“Mom! I can’t believe this! How could you?”
I hear my daughter’s panicked questions coming from the
other room.
“What happened? Why did you do this? You’ve got to put it
back!”
Rolling my eyes and laying down my laptop, I get up and go
into the kitchen, knowing what the problem is before I even walk into the room.
There I see my 16 year-old daughter standing with all the kitchen cabinet doors
flung open. The bewildered look on her face and the hands flailing about her
head, tell me she is not happy with what she sees.
When she notices that she has my attention, the shrills
begin again, “What have you done? This is no good, no good at all! You can’t
keep changing the cabinets. The cups don’t go near the plastic bowls, and all
the plates are suppose to be on the same shelf! Please tell me you haven’t
changed the stuff in the drawers. Aagh! You moved the silverware! Change it
back! Change it back!”
Oh, brother, I think to myself, and then reassuring her I
say, “It’s fine. I just moved around some things to make it more convenient for
me.” Rolling her eyes, she takes her Oreo and leaves the room. This is a
familiar episode we go through any time I decide to rearrange the cabinets, or
the furniture, or if I turn the kitchen table in a different direction. My kids
act like I have committed some heinous crime. What’s that about?

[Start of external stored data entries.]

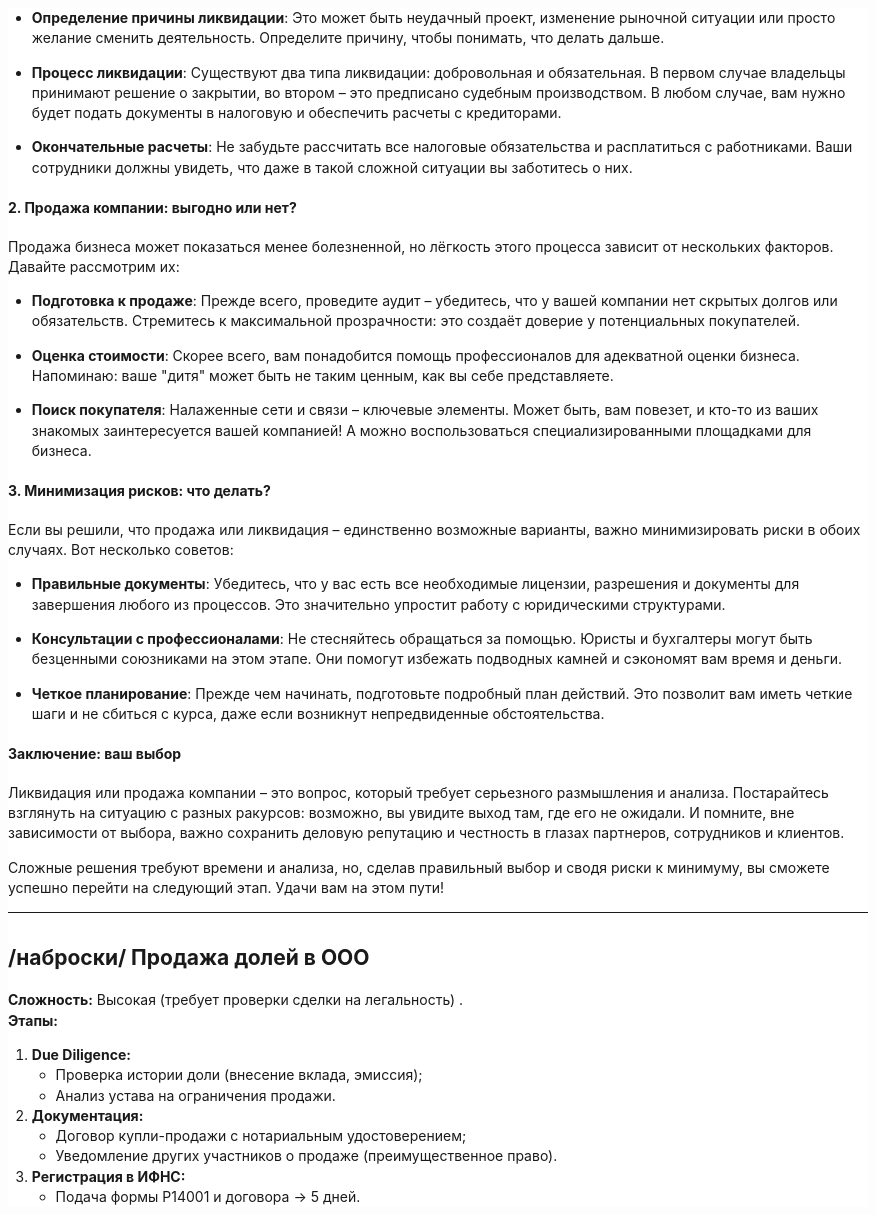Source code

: - **Определение причины ликвидации**: Это может быть неудачный проект, изменение рыночной ситуации или просто желание сменить деятельность. Определите причину, чтобы понимать, что делать дальше.

- **Процесс ликвидации**: Существуют два типа ликвидации: добровольная и обязательная. В первом случае владельцы принимают решение о закрытии, во втором – это предписано судебным производством. В любом случае, вам нужно будет подать документы в налоговую и обеспечить расчеты с кредиторами. 

- **Окончательные расчеты**: Не забудьте рассчитать все налоговые обязательства и расплатиться с работниками. Ваши сотрудники должны увидеть, что даже в такой сложной ситуации вы заботитесь о них.

#### 2. Продажа компании: выгодно или нет?

Продажа бизнеса может показаться менее болезненной, но лёгкость этого процесса зависит от нескольких факторов. Давайте рассмотрим их:

- **Подготовка к продаже**: Прежде всего, проведите аудит – убедитесь, что у вашей компании нет скрытых долгов или обязательств. Стремитесь к максимальной прозрачности: это создаёт доверие у потенциальных покупателей.

- **Оценка стоимости**: Скорее всего, вам понадобится помощь профессионалов для адекватной оценки бизнеса. Напоминаю: ваше "дитя" может быть не таким ценным, как вы себе представляете.

- **Поиск покупателя**: Налаженные сети и связи – ключевые элементы. Может быть, вам повезет, и кто-то из ваших знакомых заинтересуется вашей компанией! А можно воспользоваться специализированными площадками для бизнеса.

#### 3. Минимизация рисков: что делать?

Если вы решили, что продажа или ликвидация – единственно возможные варианты, важно минимизировать риски в обоих случаях. Вот несколько советов:

- **Правильные документы**: Убедитесь, что у вас есть все необходимые лицензии, разрешения и документы для завершения любого из процессов. Это значительно упростит работу с юридическими структурами.

- **Консультации с профессионалами**: Не стесняйтесь обращаться за помощью. Юристы и бухгалтеры могут быть безценными союзниками на этом этапе. Они помогут избежать подводных камней и сэкономят вам время и деньги.

- **Четкое планирование**: Прежде чем начинать, подготовьте подробный план действий. Это позволит вам иметь четкие шаги и не сбиться с курса, даже если возникнут непредвиденные обстоятельства.

#### Заключение: ваш выбор

Ликвидация или продажа компании – это вопрос, который требует серьезного размышления и анализа. Постарайтесь взглянуть на ситуацию с разных ракурсов: возможно, вы увидите выход там, где его не ожидали. И помните, вне зависимости от выбора, важно сохранить деловую репутацию и честность в глазах партнеров, сотрудников и клиентов.

Сложные решения требуют времени и анализа, но, сделав правильный выбор и сводя риски к минимуму, вы сможете успешно перейти на следующий этап. Удачи вам на этом пути!

-------

## /наброски/ Продажа долей в ООО 
**Сложность:** Высокая (требует проверки сделки на легальность) .  
**Этапы:**  
1. **Due Diligence:**  
   - Проверка истории доли (внесение вклада, эмиссия);  
   - Анализ устава на ограничения продажи.  
2. **Документация:**  
   - Договор купли-продажи с нотариальным удостоверением;  
   - Уведомление других участников о продаже (преимущественное право).  
3. **Регистрация в ИФНС:**  
   - Подача формы Р14001 и договора → 5 дней.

Is their childhood so unstable that they have to hold on to
every steady fixture or utensil that has ever crossed their paths? I don’t
believe it is. We have lived in the same place for 25 years, we’ve been going
to the same church for 10 years, their Dad has had the same job for 35 years,
and they’ve attended home school all of their life with me, their stay-at-home
mom, as their teacher. How much more steady could their lives be?
Regardless, this is my kitchen; I do all of the cooking and
most of the cleaning. The only time my kids like to come into the kitchen is
when I am fixing them something to eat and they are waiting on me to fill their
plates.
I used to be more sympathetic. I didn’t want to damage them
in some way that would cause them to fail in life. But now seven of my nine
kids are grown, and I decided it really doesn’t matter how careful you are with
their psyche, they all turn out a little screwy anyway. (hee, hee... oh wait,
maybe I am the problem)
I’m just kidding on that point. I know that parents are
responsible for some of their children’s idiosyncrasies (hopefully, we are
their biggest influence, after all). And I think it’s obvious to this
self-proclaimed doctor of psychology, that children are affected by change. However,
when that change is done in my domain, they need to be able to accept it.
I do not go into their bedrooms and make them change them to
suit me. There are some requirements of keeping a half-decent room, but other
than that, they are free to arrange and rearrange their rooms any way they
would like.
Maybe I should inform them that if they want to help more in
the kitchen, then I would allow them to have an input into the way it’s
arranged or not rearranged. But since that’s not going to happen, I will
continue to move things around the way I like them. And I’m sure they will
continue to complain about where things are…or aren’t.